片岡さん: 当ホテルの1階に機械があるので、お見せしながら説明しますね。
コンポストプラントは「加熱処理」「乾燥」「熟成」「異物除去」という流れで動いています。まず、ホテルの厨房などで出た生ごみを集めます。最初の機械で、生ごみをかき混ぜながら120度の蒸気で一気に「加熱処理」していきます。
そうすることで、殺菌、消毒された状態を作ります。そこから「乾燥」「熟成」を通してたい肥に。「異物除去」ののちに提携農家に買い取っていただきます。提携農家だけでなく、当ホテルのローズガーデンや庭園の土に混ぜることもしています。

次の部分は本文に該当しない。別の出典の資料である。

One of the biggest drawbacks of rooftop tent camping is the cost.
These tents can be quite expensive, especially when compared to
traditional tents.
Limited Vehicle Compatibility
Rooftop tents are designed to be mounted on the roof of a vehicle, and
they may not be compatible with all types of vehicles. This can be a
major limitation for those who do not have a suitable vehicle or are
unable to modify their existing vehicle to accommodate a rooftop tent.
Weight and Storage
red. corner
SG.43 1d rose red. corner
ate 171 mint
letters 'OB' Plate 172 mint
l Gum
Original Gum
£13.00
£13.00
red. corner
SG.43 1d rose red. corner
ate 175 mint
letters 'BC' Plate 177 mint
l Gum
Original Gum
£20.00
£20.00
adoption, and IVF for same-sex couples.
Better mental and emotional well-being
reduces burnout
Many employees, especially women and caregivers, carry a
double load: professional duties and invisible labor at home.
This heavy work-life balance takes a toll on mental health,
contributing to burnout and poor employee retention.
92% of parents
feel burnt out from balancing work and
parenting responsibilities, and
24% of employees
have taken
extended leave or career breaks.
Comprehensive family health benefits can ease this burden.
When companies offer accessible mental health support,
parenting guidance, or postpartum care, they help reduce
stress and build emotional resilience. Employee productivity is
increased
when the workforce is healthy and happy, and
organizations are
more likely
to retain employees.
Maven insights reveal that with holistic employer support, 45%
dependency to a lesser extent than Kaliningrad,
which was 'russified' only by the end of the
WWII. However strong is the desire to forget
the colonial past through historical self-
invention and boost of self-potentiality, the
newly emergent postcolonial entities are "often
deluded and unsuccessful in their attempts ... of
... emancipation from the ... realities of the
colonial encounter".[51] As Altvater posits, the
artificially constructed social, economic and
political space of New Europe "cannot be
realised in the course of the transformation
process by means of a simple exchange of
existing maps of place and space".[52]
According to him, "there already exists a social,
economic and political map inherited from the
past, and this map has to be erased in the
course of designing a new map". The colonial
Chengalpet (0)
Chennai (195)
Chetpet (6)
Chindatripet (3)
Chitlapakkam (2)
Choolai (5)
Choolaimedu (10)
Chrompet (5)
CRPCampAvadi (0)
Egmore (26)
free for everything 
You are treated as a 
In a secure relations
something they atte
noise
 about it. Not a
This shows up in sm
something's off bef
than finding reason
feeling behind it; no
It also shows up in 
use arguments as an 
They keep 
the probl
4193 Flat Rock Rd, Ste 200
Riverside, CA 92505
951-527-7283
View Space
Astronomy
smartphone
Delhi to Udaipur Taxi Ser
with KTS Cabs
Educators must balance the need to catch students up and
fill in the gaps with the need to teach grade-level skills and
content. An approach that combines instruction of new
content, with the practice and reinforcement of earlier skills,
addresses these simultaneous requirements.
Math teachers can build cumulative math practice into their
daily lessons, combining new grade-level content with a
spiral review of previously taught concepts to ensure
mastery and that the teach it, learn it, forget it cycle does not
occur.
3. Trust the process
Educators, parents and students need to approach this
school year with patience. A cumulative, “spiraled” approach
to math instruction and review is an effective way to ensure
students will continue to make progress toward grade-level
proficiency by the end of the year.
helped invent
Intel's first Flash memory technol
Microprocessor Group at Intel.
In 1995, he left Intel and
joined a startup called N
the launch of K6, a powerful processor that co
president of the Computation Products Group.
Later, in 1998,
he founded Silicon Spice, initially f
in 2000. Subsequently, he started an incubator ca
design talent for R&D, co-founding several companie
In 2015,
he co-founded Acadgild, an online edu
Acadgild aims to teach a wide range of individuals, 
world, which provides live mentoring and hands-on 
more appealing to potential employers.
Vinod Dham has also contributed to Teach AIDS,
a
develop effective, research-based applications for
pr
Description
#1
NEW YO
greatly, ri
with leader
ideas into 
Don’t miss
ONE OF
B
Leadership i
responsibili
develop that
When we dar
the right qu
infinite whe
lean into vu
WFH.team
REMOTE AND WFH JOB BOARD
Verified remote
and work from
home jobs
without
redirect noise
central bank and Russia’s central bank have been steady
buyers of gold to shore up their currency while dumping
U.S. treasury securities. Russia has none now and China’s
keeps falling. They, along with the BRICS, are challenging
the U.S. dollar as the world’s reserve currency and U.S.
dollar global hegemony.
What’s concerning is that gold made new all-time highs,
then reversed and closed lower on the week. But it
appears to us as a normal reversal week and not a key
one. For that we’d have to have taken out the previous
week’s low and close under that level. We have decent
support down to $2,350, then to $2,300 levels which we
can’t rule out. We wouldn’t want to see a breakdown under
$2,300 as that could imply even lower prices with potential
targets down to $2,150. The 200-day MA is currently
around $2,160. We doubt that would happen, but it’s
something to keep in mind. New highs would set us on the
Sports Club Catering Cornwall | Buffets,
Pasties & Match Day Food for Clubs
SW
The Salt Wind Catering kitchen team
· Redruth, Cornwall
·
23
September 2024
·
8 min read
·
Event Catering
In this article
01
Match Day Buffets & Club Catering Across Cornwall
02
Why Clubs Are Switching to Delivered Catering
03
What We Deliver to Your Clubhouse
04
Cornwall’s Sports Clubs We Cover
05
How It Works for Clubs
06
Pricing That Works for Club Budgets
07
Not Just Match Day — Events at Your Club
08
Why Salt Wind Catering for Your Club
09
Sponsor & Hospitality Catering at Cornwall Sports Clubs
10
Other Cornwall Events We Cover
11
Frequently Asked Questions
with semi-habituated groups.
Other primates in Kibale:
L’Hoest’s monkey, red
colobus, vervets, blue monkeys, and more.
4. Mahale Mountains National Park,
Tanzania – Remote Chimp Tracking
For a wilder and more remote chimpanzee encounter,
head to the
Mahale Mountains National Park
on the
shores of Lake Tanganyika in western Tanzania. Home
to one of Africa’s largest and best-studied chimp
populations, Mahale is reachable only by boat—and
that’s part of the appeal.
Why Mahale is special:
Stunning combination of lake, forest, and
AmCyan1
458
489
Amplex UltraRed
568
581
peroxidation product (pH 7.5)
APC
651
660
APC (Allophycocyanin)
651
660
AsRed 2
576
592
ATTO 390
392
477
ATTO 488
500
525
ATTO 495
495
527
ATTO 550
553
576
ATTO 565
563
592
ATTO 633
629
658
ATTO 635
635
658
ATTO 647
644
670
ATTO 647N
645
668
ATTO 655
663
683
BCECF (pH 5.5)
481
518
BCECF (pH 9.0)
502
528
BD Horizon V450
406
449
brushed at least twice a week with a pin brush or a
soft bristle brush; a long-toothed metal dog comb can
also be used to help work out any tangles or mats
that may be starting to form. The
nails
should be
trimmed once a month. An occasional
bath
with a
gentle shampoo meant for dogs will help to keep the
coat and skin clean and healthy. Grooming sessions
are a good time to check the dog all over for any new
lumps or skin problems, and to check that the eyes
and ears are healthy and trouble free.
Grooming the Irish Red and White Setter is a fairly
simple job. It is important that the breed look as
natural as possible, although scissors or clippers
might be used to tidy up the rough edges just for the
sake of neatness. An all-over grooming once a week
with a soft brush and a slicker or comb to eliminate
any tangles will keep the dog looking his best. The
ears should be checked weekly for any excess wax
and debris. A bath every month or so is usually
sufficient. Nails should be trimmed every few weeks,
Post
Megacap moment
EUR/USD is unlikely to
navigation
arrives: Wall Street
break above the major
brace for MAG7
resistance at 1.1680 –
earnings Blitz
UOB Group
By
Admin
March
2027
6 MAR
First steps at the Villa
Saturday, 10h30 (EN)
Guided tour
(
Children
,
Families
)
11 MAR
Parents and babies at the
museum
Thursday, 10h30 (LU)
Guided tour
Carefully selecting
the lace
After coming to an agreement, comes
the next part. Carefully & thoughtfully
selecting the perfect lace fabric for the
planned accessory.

――すごく手間がかかっているように感じます。1ホテルがここまで投資する意味があるのでしょうか?
片岡さん: もちろん、ごみの量が少なければ東京のごみ処理場に依頼したほうが安く済むと思います。しかし、当ホテルでは1日に5トンもの生ごみが出ます。この規模を自社でやるからこそ、コスパ面でも意味が出てくるのです。
――新型コロナウイルスの影響で経済活動がストップしたことが、環境面ではプラスに働いたという研究結果が出ています。ホテルニューオータニとして今後、環境問題にどのように取り組んでいきたいと考えていますか?
当ホテルは、まだサステナブルが話題になる30年以上前から課題意識を持ってさまざまな環境問題に取り組んでいます。その結果、19年度の会社全体の二酸化炭素排出量は、東京都が設定する基準排出量(大規模事業所の削減目標量)の約29%減を達成しました。
今後もお客様の快適な滞在を担保しながら地球環境に配慮した取り組みを推進していければと思っています。
――すみません。非常に言いにくいのですが、サステナブルな取り組みを聞きに来たにもかかわらず、カクテルを飲み残したままだと気付きました……。
片岡さん: ああ、大丈夫ですよ(笑) コンポストプラントに行って、またカクテルに生まれ変わるので。